Barry Meislin said...

And don't you, sometimes, wish the Jerusalem Post was printed in Yiddish rather than English....

(Or Swahili, or ASL for that matter....)

Anonymous said...

Didi
OK - here is the first one from bottom up
http://www.yesh-din.org/site/index.php?page=about.us&lang=en


- in a transparent organisation I would expect on the left hand side words like supporters, associates, donors, sponsors whatever under which headings I would find links to them where I then would have easy access to their mission statements
- I am not interested in googling them back and forth on the net using the deplorably minimal skills I have according to you. I am interested in the organisation itself making transparent who funds them the same way, let's say, an art exhibition links to its sponsors.

Let's start lighting things up a bit - tell me which of the organisations you link to on the site about you provides the information in the way really transparent organisations do.

Silke

Didi Remez said...

Silke: How old are you?

Yaacov said...

Silke -

Please don't answer that one, even tho in the past you've told us. He's way out of line.

Anonymous said...

Yaacov
thanks, but I didn't intend to
- don't worry as you also know I am a subaltern by profession and thus am insult-proof.
Silke

Didi Remez said...

Yaacov,

Thank you for underscoring my point.

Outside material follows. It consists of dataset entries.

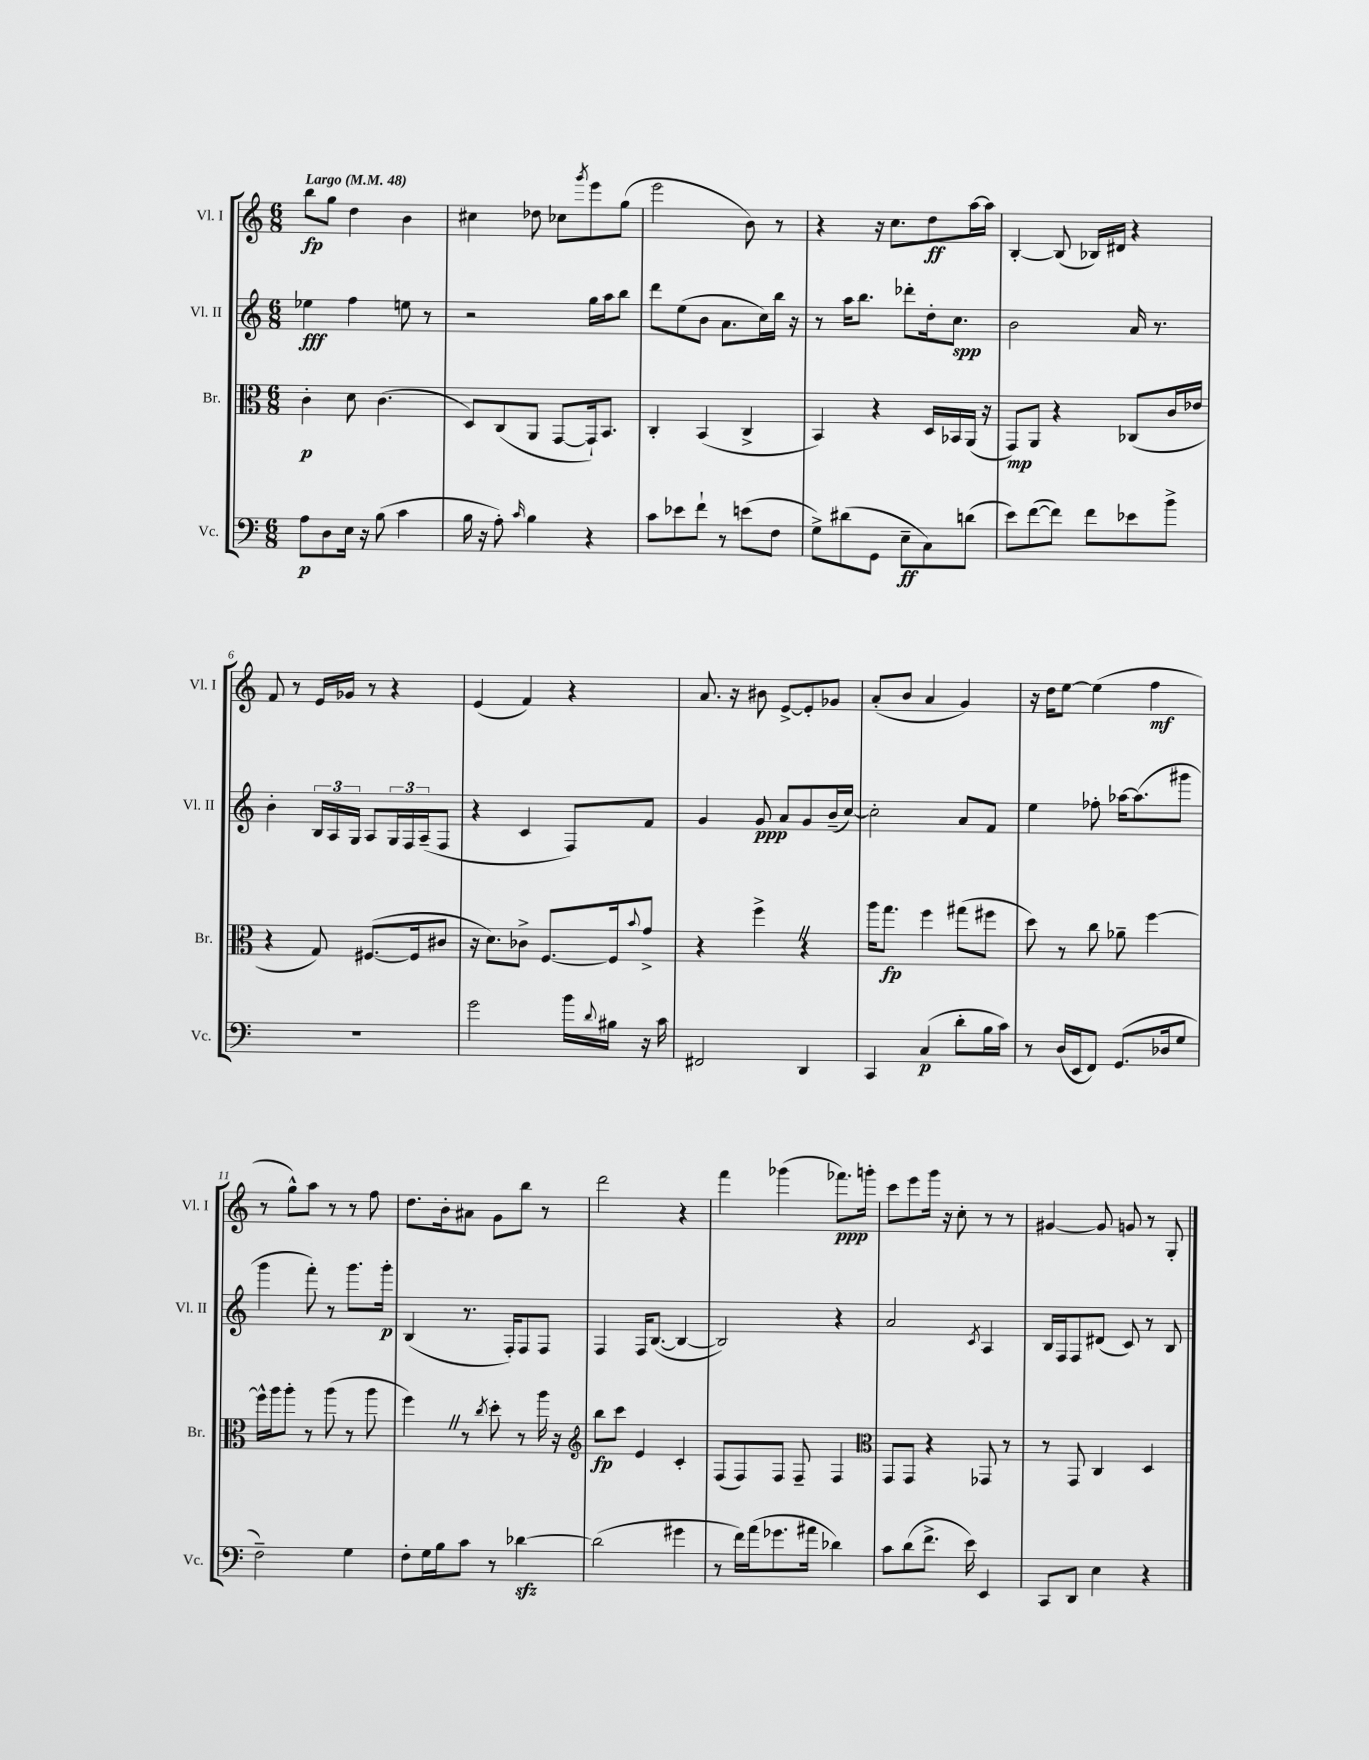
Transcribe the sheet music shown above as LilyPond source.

<<
\new StaffGroup <<
\new Staff = "s0" \with { instrumentName = "Vl. I" shortInstrumentName = "Vl. I" } {
    \clef treble \key c \major \numericTimeSignature \time 6/8 \tempo "Largo" 4 = 48
    b''8\fp g''8 d''4 b'4 |
    cis''4 des''8 ces''8 \acciaccatura { g'''8 } e'''8 g''8( |
    e'''2 b'8) r8 |
    r4 r16 c''8. d''8\ff a''16~ a''16 |
    b4~-. b8( bes16) dis'16 r4 |
    f'8 r8 e'16 ges'16 r8 r4 |
    e'4( f'4) r4 |
    a'8. r16 bis'8 e'8~-> e'8-. ges'8 |
    a'8-.( b'8 a'4 g'4) |
    r16 d''16 e''8~ e''4( f''4\mf |
    r8 g''8-^) a''8 r8 r8 f''8 |
    d''8. b'16-. ais'8 g'8 b''8 r8 |
    d'''2 r4 |
    f'''4 ges'''4( fes'''8.\ppp) g'''16-. |
    c'''8 e'''8 g'''16 r16 c''8-. r8 r8 |
    gis'4~ gis'8 g'8 r8 g8-. \bar "|." |
}
\new Staff = "s1" \with { instrumentName = "Vl. II" shortInstrumentName = "Vl. II" } {
    \clef treble \key c \major \numericTimeSignature \time 6/8
    ees''4\fff f''4 e''8 r8 |
    r2 g''16 a''16 b''8 |
    d'''8 e''8( b'8 a'8. c''16) b''16 r16 |
    r8 a''16 b''8. des'''8-. d''16-. c''8.\spp |
    b'2 a'16 r8. |
    b'4-. \tuplet 3/2 { b16 a16 g16 } a8 \tuplet 3/2 { g16 f16 a16--( } f8 |
    r4 c'4 f8) f'8 |
    g'4 g'8\ppp a'8 g'8 b'16--( c''16~) |
    c''2-. a'8 f'8 |
    e''4 fes''8-. aes''16~ aes''8.( gis'''8 |
    g'''4 f'''8-.) r8 g'''8. g'''16-.\p |
    b4( r8. f16-.) f8 f8 |
    f4 f16 b8.~( b4~ |
    b2) r4 |
    a'2 \acciaccatura { c'8 } a4 |
    b16 f16 f8 dis'8( c'8) r8 b8 \bar "|." |
}
\new Staff = "s2" \with { instrumentName = "Br." shortInstrumentName = "Br." } {
    \clef alto \key c \major \numericTimeSignature \time 6/8
    c'4-.\p d'8 c'4.( |
    d8) c8( a,8 g,8~ g,16-!) b,8. |
    c4-. b,4( c4-> |
    b,4) r4 d16 bes,16 a,16( r16 |
    g,8\mp) a,8 r4 ces8( c'16 ees'16 |
    r4 g8) fis8.~( fis16 cis'8 |
    r16 d'8.) ces'8-> f8.~ f16 \appoggiatura { b'8 } g'8-> |
    r4 f''4-> \once \override BreathingSign.text = \markup { \musicglyph "scripts.caesura.straight" } \breathe r4 |
    a''16 g''8.\fp f''4 gis''8( fis''8 |
    d''8) r8 c''8 aes'8-- f''4~ |
    f''16-^ a''16 a''8-. r8 a''8( r8 a''8 |
    f''4) \once \override BreathingSign.text = \markup { \musicglyph "scripts.caesura.straight" } \breathe r8 \acciaccatura { c''8 } d''8-. r8 a''16 r16 |
    \clef treble b''8\fp c'''8 e'4 c'4-. |
    f8( f8) f8 f8-- f4 |
    \clef alto g,8 g,8 r4 ges,8 r8 |
    r8 g,8 c4 d4 \bar "|." |
}
\new Staff = "s3" \with { instrumentName = "Vc." shortInstrumentName = "Vc." } {
    \clef bass \key c \major \numericTimeSignature \time 6/8
    a8\p d8 e16 r16 b8( c'4 |
    b16 r16 a8-.) \grace { c'16 } b4 r4 |
    c'8 ees'8 f'8-! r8 e'8( f8 |
    g8->) dis'8( g,8 e8--\ff c8) d'8( |
    e'8) f'8~( f'8) f'8 ees'8 b'8-> |
    R2. |
    g'2 b'16 \appoggiatura { d'8 } bis16 r16 c'16 |
    fis,2 d,4 |
    c,4 c4\p( d'8-. b16 c'16) |
    r8 d16( e,16 f,8) g,8.( des16 g8 |
    f2--) g4 |
    f8-. g16 b16 c'8 r8 des'4~\sfz |
    des'2( gis'4 |
    r8 f'16) a'16( ges'8. ais'16 des'4) |
    c'8 d'8( f'8.-> e'16) e,4 |
    c,8 d,8 e4 r4 \bar "|." |
}
>>
>>
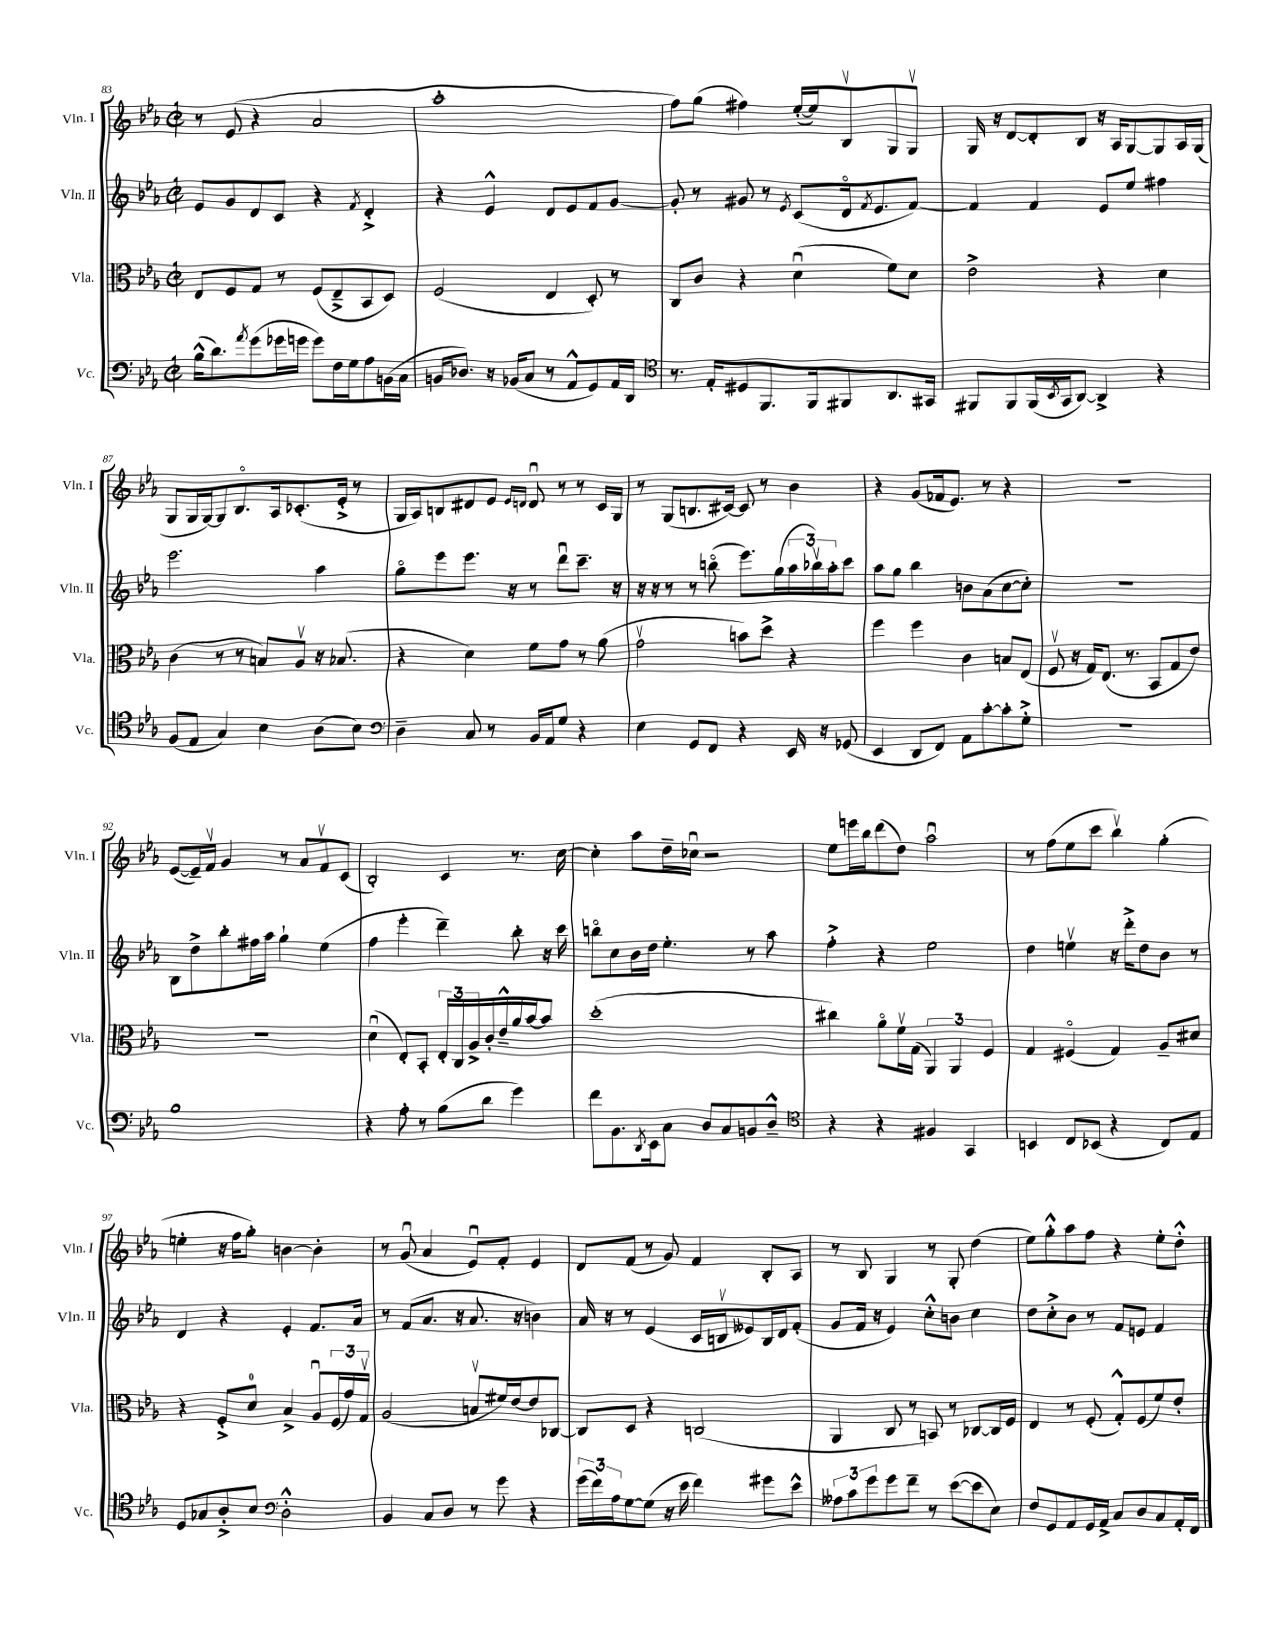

Silke consistently moves the conversation to questions regarding my life (as opposed to the issue I have commented on.)

I ask one ad hominem question and you blow up.

By the way, all of my personal and professional information is, as a matter of principle available online.

Didi

Anonymous said...

Sorry Didi
I didn't realize that a website that looks so business-like was part of your untouchables but to me the question I ask is relevant
- the way I read you hear you seem to me to be the champion of transparency, everything open on the table and so on.
Now recently I had quite a shock when I found out what the mission of the German protestant church is when funding an Israeli NGO. Therefore I considered asking the funding question of somebody with so many links to seemingly similar outfits quite legitimate only to find that you use every means in the book to avoid answering it.
For now I stop but when the next time around you should again demand openness from anybody except you I will ask it again because one of my heroes happens to be:
"... the little prince, who never let go of a question once he had asked it."